III

67 20 59
                                    

~ LIESEL ~

Otworzyłam cicho drzwi. Było już późno, gdy wróciłam z tego jego wozu. Swoją drogą, na widok rozwalonych wszędzie butelek, o które co i rusz można się było potknąć, zrobiło mi się go żal. Zakręciło mi się w nosie od zatęchłego smrodu w pomieszczeniu.

Kradł, bo nie miał lepszego przykładu – ojciec wydawał cały zasiłek na alkohol i papierosy, więc na dobrą sprawę nie miał nawet jak zdobyć czegoś na ząb.

Jednak jego zuchwałość i natarczywość odpychały mnie od niego. Serio, czy w tej zasranej, zapomnianej przez ludzi wiosce  nie ma już nic lepszego do roboty niż łażenie za mną jak cień?!

Umyłam się cicho w balii. Woda już całkiem ostygła, jednak nie przeszkadzało mi to. Alternatywę stanowiła kąpiel w strumieniu. Cicho wsunęłam się do łóżka, które dzieliłam z siostrami, i zadowoliłam się skrawkiem nakrycia, jaki dla mnie pozostał.

Przekręcałam się z boku na bok. Oskar nie dawał mi spokoju. To prawda, nikt nie denerwował mnie bardziej niż on, ale chyba potraktowałam go zbyt surowo. Cóż, jeśli go spotkam, spróbuję przeprosić.

Swoją drogą, jego dzisiejsza przemowa... Bezcenna.

Przemknęłam oczy i przyłożyłam głowę do poduszki. W końcu sen do mnie przyszedł.

_______________________________________________

Tak jak zwykle, obudziłam się wraz z pierwszym pianiem koguta. Przeciągnęłam i zwlokłam z posłania.
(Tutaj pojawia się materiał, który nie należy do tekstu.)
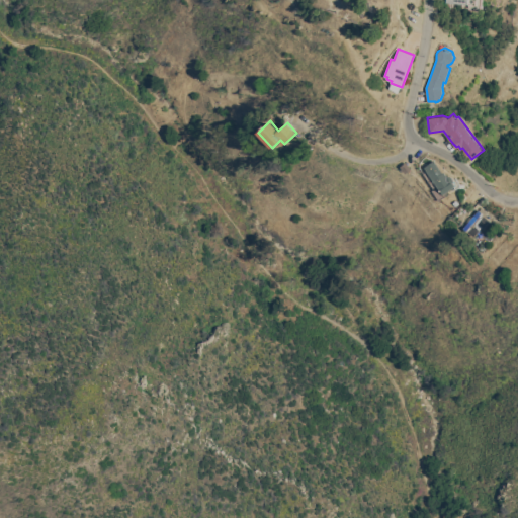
[(455,175),(461,184),(455,188),(454,187),(444,193),(426,167),(435,160),(443,172),(445,171),(448,175),(449,175),(451,175),(453,176),(453,177),(455,175)]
Standardowo, po przespaniu całej nocy zepchnięta w kąt, ledwo mogłam się wyprostować. Jak tylko zrobi się ciut cieplej, przenoszę się na podłogę.

Cicho umyłam się, załatwiłam i ubrałam. Pora zacząć kolejny dzień.

Weszłam do obory. Już od dzieciństwa było to moje ulubione miejsce – zapach siana działał na mnie niezwykle kojąco, a słońce wpadające do środka przez dziury w nieszczelnych deskach i ciche popiskiwanie myszy tworzyło tu bajkowy klimat.

Teraz z myszami, wyjadającymi nasze zapasy, rozprawiał się Baltazar – rudy kocur, uratowany przez drugą z moich sióstr, Eleonorę.

– Cześć, mały! – przywitałam się z kotem, delikatnie drapiąc go za uchem. Wrócił już z nocnych łowów i teraz odpoczywał, grzejąc się na słomie w rogu pomieszczenia.

– Witaj, Bello, kochanie! – podeszłam do krowy, która była naszym źródłem utrzymania. – Choć tutaj, maleńka.

Postawiłam sobie stolik i zaczęłam doić ulubienicę. Kiedy miałam już pełen garnuszek, zaniosłam go do sąsiadki.

– Dzień dobry, pani Inness! – krzyknęłam, widząc kobietę wieszającą pranie w ogródku. Widok mokrych galotów powiewających na wietrze zawsze mnie bawił.

– O, jesteś, Liesel, złotko! – uśmiechnęła się do mnie szeroko. – Choć do domu, kochanie, to ci zapłacę... A, bym zapomniała! Mam coś dla ciebie, skarbie.

Wepchnęła mi do kieszeni pieniądze. Jak zwykle było ich więcej, ale milczałam – przysięgłam sobie, że wszystko odpracuję.

– Patrz, kochanieńka, co dostałam od przyjaciółki z miasta! – wyjęła coś z szafy i podała mi, niby drogocenny skarb. – wełniane rajstopy! Dwie pary! Specjalnie poprosiłam o jedną dla ciebie!

– Dziękuję bardzo! – podejrzewam, że oczy mi się zaświeciły, tak wzruszona byłam tym gestem. Zbyt wiele razy już doświadczyłam srogich, mroźnych zim, by wiedzieć, jak przydatny był to podarunek.

– A tutaj masz kilka jajek. Zrób jajecznicę, dzieciaki muszą jeść! – wepchnęła mi jedzenie do wolnych kieszeni. – O, a tak na marginesie, w karczmie szukają kelnerki. Może się zgłosisz? Dobrze płacą, a nie musiałabyś już wstawać tak rano do Belli.